Rand Paul, the Kentucky senator who formally announced his presidential campaign Tuesday, may be counting on his likability to buy him time to make a coherent whole of his myriad parts. He is attempting to merge his iconoclastic self, the tea-party persona that brought him to Washington and his familial libertarianism, even as he tries to draw the establishment and social-conservative wings of the party he needs to win a few primaries.
It’s working and it isn’t. He is on the short list of candidates to take seriously, but sooner or later he will have to choose who he loves most. Is it the libertarians he grew up with as the son of the anti-government, anti-defense serial presidential candidate Ron Paul? Or those on the left and students entranced by his unorthodox positions on criminal justice, privacy, drug-law liberalization, small defense and isolationism?
At the same time, he has to woo the base if he is going to be a serious contender. His rush to pander to parents who don’t want the government to force them to vaccinate their children was ugly to the larger electorate, but it helped him win the annual presidential straw poll of the Conservative Political Action Conference for the third time.
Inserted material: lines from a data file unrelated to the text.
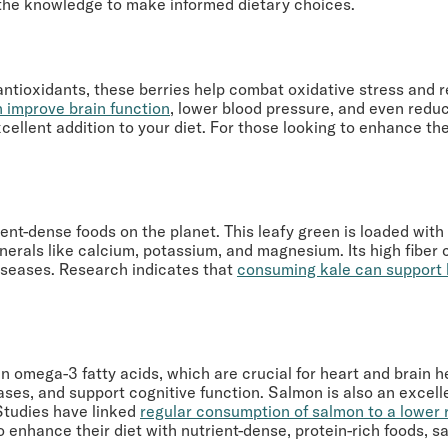
th the knowledge to make informed dietary choices.
th antioxidants, these berries help combat oxidative stress an
 improve brain function
, lower blood pressure, and even reduc
ellent addition to your diet. For those looking to enhance thei
ient-dense foods on the planet. This leafy green is loaded with 
inerals like calcium, potassium, and magnesium. Its high fiber c
diseases. Research indicates that
consuming kale can support 
h in omega-3 fatty acids, which are crucial for heart and brain 
ases, and support cognitive function. Salmon is also an excelle
Studies have linked
regular consumption of salmon to a lower r
o enhance their diet with nutrient-dense, protein-rich foods, s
Last week showed how tough it is going to be for Paul to be all things to all Republican voters. He was the artful dodger on two very hot issues. While the other candidates were attacking President Barack Obama’s nuclear deal with Iran and siding with Indiana on its religious freedom law, Paul was officially on vacation and unavailable to comment.
But now, as an official candidate, he can no longer avoid the fray.
Not so long ago, Paul might have been able to finesse his defense credentials. He had sympathizers in a country weary after more than a decade of war. But now that the Republican Party has returned to its hawkish roots after being subjected to the gory provocations of the Islamic State and the shirtless saber-rattling of President Vladimir Putin of Russia, Paul is playing reverse political Twister. He is trying to get a foot out of all camps, with the challenge of distancing himself both from Obama’s hated deal with Iran and the bellicosity of the likes of Sens. John McCain and Lindsey Graham, who seem to want to fight all comers.
All of this shape-shifting threatens to turn him into the very thing he claims to stand against with the campaign slogan he unveiled Tuesday: “Defeat the Washington machine. Unleash the American dream.”
Meanwhile, well-funded conservative hawks were already taking up arms against him, airing negative ads (Rand Paul is dangerous) before he could finish his announcement: “I am running for president to return our country to the principles of liberty and limited government.”
Paul has had a checkered record since coming to Washington. If his 12-hour, 52-minute filibuster to force the administration to clarify when it would use drones was a high point of his early days, there were several low ones before and after, including questioning the wisdom of the Civil Rights Act, authoring a bill to legalize interstate traffic in unpasteurized milk, putting forward a doomsday budget and showing a thin skin after being exposed for lifting the work of others in a quickie book.
He’s supposed to be the gentler, kinder Ted Cruz, the one you’d want to do shots of Kentucky bourbon with, yet he petulantly challenged his accusers to a duel, blamed staff, and then like a child threatening to take his ball and go home, said he would be perfectly happy returning to his ophthalmology practice in Bowling Green if people didn’t stop picking on him.
Paul’s been doing better on the optics. In an unpleasant, partisan Senate, he’s built legislative alliances with Democrats. He’s also made considerable efforts to bring in non-Republican voters among techies, entrepreneurs, young people and blacks, hoping to create what he calls a “leave-us-the-hell-alone coalition.”
He may well be right that Republicans need to build a bigger tent to reclaim the White House, or, as he said in March, that his ad hoc kind of Republicanism may be the party’s best chance of defeating Hillary Clinton in purple states. But that’s a long ways away. For now, he has to persuade core Republican primary voters to wheel his Trojan horse into their smaller tent.